> **What the exercise asks**
Please repeat, from the entries that follow, the lines from the one containing "522 389 74.9" through the one containing "1317 129 86.1" exactly, adding nothing.

> **Data for review**
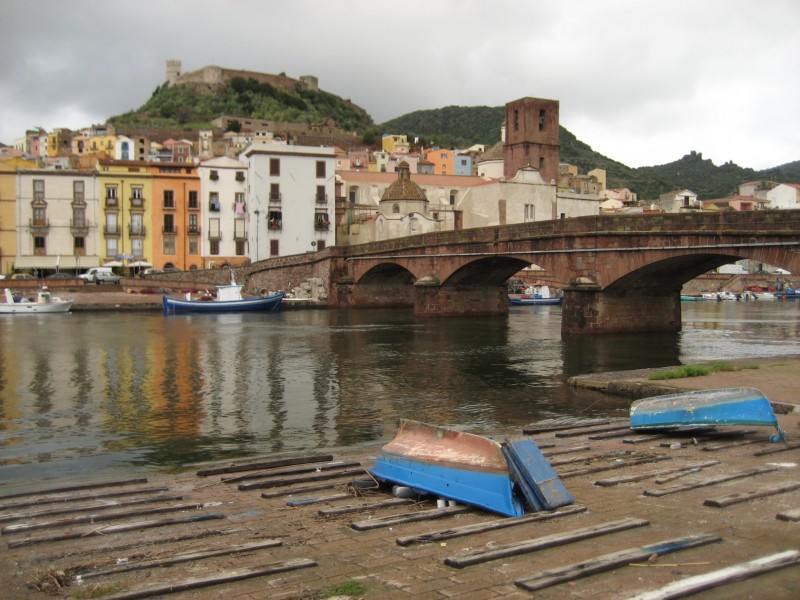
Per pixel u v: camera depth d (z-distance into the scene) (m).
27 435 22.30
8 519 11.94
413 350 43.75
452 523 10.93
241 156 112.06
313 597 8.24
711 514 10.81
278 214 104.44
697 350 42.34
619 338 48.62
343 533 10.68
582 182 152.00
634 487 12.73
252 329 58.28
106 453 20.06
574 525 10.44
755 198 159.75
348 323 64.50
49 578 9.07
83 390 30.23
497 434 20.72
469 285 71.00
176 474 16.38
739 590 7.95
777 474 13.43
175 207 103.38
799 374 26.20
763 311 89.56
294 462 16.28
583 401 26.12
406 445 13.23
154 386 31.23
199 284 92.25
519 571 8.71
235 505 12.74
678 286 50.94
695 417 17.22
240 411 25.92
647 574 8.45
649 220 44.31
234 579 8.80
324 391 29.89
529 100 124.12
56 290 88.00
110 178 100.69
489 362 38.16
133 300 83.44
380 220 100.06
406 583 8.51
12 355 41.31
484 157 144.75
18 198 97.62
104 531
* * *
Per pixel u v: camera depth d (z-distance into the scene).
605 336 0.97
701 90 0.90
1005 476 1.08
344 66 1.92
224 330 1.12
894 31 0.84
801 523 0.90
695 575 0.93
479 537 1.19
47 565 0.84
...
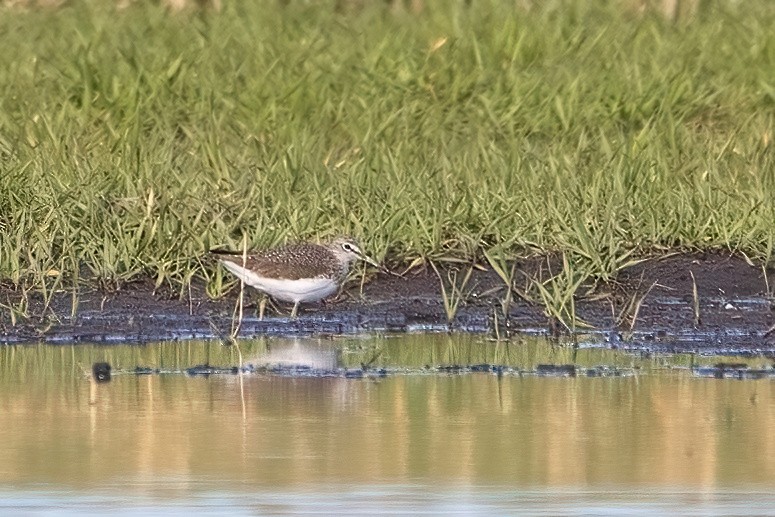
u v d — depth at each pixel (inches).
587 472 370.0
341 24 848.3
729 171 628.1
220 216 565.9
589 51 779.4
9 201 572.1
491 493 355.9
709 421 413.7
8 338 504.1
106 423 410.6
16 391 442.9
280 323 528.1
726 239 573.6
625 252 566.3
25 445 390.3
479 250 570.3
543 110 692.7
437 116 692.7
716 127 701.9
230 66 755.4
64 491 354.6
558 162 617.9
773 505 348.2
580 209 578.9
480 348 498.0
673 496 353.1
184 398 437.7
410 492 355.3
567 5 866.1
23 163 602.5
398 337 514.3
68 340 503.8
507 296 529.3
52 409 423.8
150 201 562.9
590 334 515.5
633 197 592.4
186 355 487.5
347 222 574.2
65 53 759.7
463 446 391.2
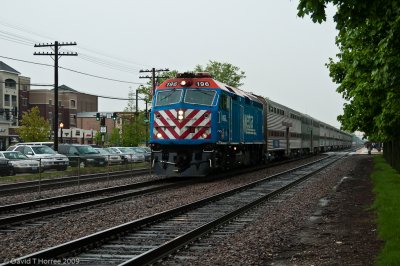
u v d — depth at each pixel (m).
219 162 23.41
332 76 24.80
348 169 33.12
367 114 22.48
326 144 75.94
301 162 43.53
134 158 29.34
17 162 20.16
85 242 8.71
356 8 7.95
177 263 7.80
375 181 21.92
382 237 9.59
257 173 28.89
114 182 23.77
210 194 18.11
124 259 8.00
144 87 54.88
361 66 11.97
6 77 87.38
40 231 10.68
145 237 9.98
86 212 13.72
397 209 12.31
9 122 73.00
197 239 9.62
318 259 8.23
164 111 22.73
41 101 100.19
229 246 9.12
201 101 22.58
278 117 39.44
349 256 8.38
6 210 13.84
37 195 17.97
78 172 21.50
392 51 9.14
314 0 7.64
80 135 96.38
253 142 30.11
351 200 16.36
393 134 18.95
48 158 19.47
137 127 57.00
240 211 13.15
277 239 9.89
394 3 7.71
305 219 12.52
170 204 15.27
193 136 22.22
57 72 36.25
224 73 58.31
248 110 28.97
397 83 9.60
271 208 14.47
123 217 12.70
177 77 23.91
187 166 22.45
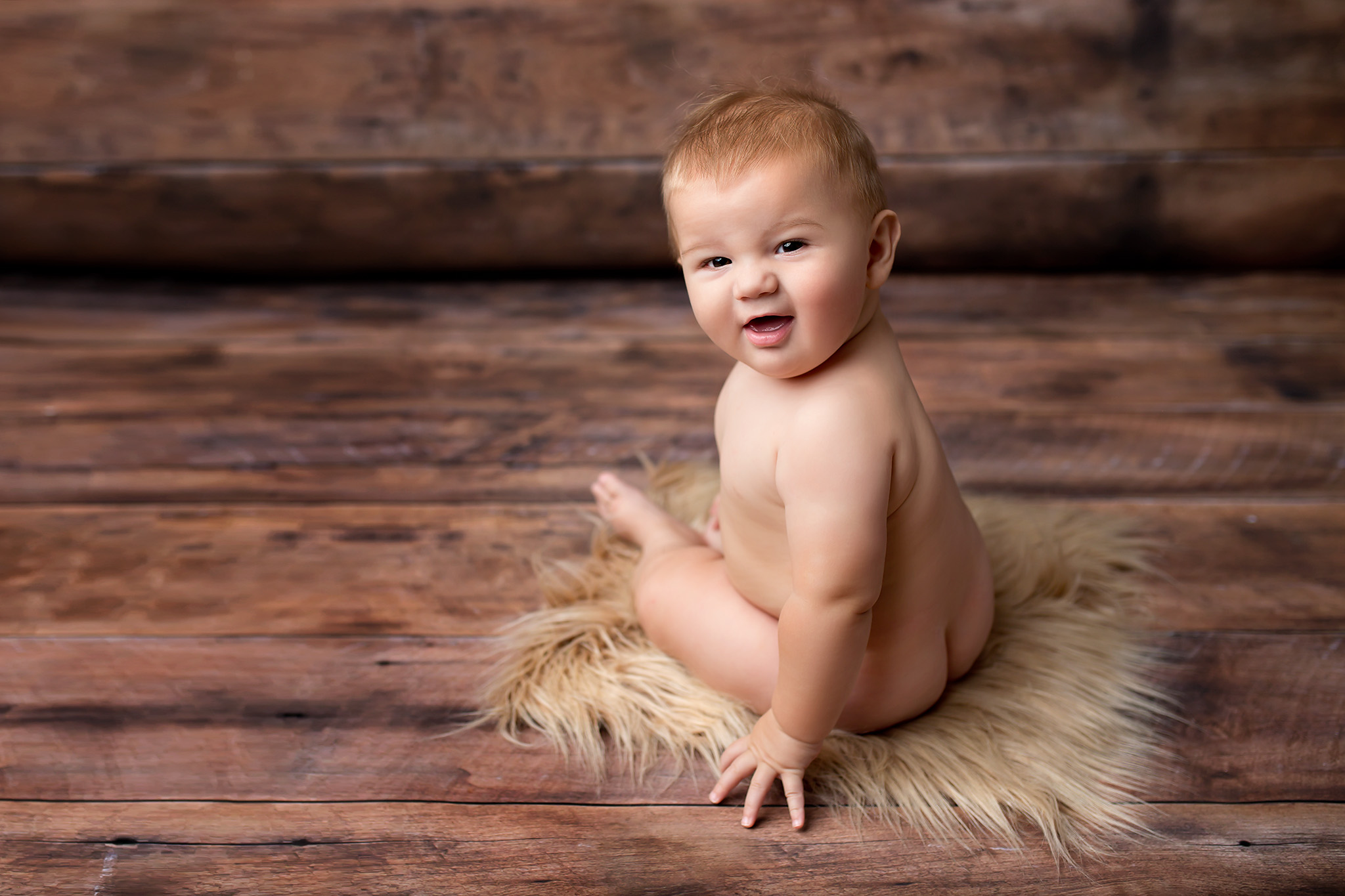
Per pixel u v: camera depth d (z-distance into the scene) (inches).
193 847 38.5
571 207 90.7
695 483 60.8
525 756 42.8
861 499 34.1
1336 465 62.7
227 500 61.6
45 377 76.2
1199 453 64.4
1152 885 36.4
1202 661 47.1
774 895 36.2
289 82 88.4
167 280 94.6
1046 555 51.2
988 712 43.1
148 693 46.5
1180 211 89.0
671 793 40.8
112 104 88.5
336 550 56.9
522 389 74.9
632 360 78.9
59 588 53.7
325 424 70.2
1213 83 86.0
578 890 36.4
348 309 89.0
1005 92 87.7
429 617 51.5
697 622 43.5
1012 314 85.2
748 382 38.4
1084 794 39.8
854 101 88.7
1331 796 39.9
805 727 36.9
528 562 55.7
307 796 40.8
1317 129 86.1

> **Response to this exercise**
522 389 74.9
632 360 78.9
59 588 53.7
325 424 70.2
1213 83 86.0
578 890 36.4
348 309 89.0
1005 92 87.7
429 617 51.5
697 622 43.5
1012 314 85.2
748 382 38.4
1084 794 39.8
854 101 88.7
1331 796 39.9
805 727 36.9
528 562 55.7
307 796 40.8
1317 129 86.1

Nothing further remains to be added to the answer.